School district pulls beef from its menu

The Oak Harbor School District pulled beef from its school lunch menus after learning it may have received beef from “downed” cows that originated in Southern California.

Joe Hunt, district communications director, said beef was removed from the menu Friday morning after staff learned of the situation.

Food service workers were busy checking to see if the school district received any of the suspected beef.

Although televised news reports have said the Oak Harbor School District may have been among those that received the questionable beef, the district doesn’t have any records showing that. Nevertheless, staff thoroughly checked the products to make sure.

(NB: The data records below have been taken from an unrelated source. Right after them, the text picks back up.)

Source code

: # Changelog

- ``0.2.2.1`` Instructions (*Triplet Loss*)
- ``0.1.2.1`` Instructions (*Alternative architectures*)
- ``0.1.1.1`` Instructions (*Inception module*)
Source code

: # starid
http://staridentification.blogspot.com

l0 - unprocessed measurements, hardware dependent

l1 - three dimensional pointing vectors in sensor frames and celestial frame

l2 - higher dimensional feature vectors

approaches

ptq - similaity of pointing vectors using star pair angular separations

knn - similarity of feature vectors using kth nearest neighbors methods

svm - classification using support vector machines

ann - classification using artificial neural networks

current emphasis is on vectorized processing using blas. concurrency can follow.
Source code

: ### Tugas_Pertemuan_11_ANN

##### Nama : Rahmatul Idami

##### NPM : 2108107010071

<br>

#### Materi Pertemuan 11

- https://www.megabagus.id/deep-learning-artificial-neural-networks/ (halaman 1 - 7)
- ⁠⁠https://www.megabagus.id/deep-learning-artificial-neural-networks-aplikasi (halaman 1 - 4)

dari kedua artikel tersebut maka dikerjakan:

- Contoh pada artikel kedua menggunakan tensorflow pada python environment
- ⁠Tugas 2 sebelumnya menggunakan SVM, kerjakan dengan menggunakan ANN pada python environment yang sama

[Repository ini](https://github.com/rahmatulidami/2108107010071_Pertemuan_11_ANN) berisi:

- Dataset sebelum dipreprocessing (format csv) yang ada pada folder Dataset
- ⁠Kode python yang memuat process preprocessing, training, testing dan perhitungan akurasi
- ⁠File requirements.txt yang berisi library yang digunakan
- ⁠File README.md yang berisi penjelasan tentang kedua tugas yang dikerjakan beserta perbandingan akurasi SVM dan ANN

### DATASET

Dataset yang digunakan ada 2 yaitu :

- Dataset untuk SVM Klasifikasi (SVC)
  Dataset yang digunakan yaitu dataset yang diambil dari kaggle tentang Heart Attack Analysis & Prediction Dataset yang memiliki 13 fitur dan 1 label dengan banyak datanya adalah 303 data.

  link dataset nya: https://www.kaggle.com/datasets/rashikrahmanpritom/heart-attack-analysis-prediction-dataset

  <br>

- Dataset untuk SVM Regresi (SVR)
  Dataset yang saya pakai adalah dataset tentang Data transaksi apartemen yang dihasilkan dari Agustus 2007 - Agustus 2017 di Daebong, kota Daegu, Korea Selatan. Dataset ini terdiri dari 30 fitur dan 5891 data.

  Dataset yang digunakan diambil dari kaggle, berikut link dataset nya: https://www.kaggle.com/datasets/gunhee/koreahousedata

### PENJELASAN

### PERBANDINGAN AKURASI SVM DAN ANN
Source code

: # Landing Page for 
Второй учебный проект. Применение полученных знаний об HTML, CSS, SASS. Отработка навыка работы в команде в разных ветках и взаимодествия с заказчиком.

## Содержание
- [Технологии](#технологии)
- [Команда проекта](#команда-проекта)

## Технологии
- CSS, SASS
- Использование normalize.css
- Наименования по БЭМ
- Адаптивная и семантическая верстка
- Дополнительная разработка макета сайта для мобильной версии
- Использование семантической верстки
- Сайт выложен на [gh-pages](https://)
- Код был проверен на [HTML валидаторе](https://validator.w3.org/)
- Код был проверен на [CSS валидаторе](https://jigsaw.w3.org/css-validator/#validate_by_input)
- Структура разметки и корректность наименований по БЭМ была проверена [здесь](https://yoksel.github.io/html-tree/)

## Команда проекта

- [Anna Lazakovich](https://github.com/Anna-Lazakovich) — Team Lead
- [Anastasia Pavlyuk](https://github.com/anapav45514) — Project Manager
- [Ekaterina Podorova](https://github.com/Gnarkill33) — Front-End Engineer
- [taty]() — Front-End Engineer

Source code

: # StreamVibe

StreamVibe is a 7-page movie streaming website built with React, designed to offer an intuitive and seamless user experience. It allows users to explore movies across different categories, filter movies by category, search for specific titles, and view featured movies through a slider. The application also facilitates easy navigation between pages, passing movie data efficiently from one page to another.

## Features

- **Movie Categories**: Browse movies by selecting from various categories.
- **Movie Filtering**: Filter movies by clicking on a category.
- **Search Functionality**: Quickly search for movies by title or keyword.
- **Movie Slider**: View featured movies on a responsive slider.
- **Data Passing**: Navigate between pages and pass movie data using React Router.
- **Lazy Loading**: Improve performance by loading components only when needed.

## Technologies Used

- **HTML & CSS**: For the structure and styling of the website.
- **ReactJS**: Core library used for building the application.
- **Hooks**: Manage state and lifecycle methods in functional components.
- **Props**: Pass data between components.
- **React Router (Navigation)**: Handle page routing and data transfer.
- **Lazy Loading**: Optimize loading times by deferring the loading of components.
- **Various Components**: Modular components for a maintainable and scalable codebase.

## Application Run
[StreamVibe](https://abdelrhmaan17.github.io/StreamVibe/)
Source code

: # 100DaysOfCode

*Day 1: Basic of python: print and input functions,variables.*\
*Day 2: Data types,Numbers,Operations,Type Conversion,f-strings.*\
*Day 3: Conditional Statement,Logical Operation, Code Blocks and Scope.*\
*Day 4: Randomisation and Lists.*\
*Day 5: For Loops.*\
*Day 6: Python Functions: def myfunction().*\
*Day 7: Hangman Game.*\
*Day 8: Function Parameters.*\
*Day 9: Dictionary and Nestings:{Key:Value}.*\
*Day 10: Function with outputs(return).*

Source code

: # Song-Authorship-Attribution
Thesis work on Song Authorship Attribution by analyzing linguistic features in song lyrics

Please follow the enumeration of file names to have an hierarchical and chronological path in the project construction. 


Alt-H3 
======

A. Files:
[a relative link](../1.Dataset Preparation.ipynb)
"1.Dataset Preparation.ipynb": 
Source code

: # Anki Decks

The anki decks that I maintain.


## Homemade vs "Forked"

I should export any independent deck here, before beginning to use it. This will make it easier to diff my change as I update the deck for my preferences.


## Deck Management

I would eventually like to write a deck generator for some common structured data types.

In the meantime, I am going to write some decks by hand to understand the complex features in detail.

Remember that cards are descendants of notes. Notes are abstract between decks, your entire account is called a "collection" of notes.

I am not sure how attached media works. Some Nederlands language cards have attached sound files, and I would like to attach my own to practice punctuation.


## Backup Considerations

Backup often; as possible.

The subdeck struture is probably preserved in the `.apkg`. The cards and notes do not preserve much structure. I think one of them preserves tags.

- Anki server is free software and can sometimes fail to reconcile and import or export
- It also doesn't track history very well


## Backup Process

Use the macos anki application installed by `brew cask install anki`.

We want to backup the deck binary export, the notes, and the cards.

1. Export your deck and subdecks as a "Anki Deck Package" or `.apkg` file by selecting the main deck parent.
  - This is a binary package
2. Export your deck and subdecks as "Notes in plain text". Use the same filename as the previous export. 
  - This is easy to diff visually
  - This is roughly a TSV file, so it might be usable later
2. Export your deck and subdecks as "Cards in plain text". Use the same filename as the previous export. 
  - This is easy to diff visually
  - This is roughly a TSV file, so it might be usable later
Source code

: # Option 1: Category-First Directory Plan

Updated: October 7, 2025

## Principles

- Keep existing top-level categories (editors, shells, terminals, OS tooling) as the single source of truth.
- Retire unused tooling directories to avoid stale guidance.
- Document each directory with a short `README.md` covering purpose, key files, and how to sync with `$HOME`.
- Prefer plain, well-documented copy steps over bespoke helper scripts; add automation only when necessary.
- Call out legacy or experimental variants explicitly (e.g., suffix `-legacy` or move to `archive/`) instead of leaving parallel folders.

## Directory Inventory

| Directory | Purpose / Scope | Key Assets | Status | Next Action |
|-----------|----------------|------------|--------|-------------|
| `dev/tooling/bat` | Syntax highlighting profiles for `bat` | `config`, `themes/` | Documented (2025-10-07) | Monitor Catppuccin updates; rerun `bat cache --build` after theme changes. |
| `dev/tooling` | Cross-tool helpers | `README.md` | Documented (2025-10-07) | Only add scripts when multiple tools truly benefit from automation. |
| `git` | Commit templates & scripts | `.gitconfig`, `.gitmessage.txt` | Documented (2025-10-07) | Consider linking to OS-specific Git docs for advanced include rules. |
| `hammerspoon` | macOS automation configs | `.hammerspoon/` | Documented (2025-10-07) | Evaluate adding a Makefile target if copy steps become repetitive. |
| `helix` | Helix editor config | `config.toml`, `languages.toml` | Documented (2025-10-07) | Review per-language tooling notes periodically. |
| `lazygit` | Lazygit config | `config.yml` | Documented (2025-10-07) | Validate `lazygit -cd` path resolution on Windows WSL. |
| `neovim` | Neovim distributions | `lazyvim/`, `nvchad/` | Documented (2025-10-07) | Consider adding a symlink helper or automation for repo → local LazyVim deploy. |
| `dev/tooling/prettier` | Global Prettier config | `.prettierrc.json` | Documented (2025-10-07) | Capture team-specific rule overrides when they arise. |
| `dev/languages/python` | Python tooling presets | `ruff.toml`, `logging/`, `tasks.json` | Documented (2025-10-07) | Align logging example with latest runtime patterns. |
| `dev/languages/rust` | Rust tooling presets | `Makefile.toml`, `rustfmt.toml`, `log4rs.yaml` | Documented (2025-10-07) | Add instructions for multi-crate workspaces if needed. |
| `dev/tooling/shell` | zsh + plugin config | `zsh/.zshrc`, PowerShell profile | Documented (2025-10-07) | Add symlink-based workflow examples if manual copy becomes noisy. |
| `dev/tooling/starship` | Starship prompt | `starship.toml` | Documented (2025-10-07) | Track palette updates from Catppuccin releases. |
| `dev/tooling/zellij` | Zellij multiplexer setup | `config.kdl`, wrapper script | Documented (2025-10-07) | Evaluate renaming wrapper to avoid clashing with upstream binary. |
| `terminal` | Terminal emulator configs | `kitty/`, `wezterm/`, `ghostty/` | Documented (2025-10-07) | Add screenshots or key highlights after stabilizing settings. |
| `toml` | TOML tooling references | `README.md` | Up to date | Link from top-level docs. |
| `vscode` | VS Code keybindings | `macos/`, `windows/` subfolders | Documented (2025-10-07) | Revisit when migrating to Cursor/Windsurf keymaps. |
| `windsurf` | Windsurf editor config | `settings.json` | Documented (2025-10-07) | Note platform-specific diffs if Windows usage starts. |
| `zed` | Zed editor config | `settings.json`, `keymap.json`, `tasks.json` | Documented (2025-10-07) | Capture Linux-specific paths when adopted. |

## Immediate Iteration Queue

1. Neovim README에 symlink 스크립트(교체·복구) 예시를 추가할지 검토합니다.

“Our records show the school district didn’t receive any beef, but we will double check it anyway,” said Ken Harrison, newly-hired food service director.

Staff planned to check boxes of beef stored at the school district’s warehouse, Oak Harbor High School, both middle schools, and Olympic View Elementary School.

Students found a changed menu Friday. Workers pulled the hamburgers that were set to be served at the middle and high schools and the “meat-lover’s” pizza that was set to be served at the elementary schools.

“Until the school district is sure the product they have is safe, they aren’t going to serve it,” Harrison said.

Pulling the beef from school cafeterias stems from an undercover investigation conducted by the Humane Society of the United States. The organization alleges it found mistreatment of “downed” dairy cows — ones that are too sick or injured to walk — at the Hallmark Meat Packing Plant in Southern California. Beef from that plant supplies Westland Meat Company, which processes the carcasses and supplies school districts in 39 states with beef. The USDA banned downed cows from entering the food supply.

The United States Department of Agriculture has promised an investigation into this matter, which received widespread media coverage of the downed cows being forced into the food chain.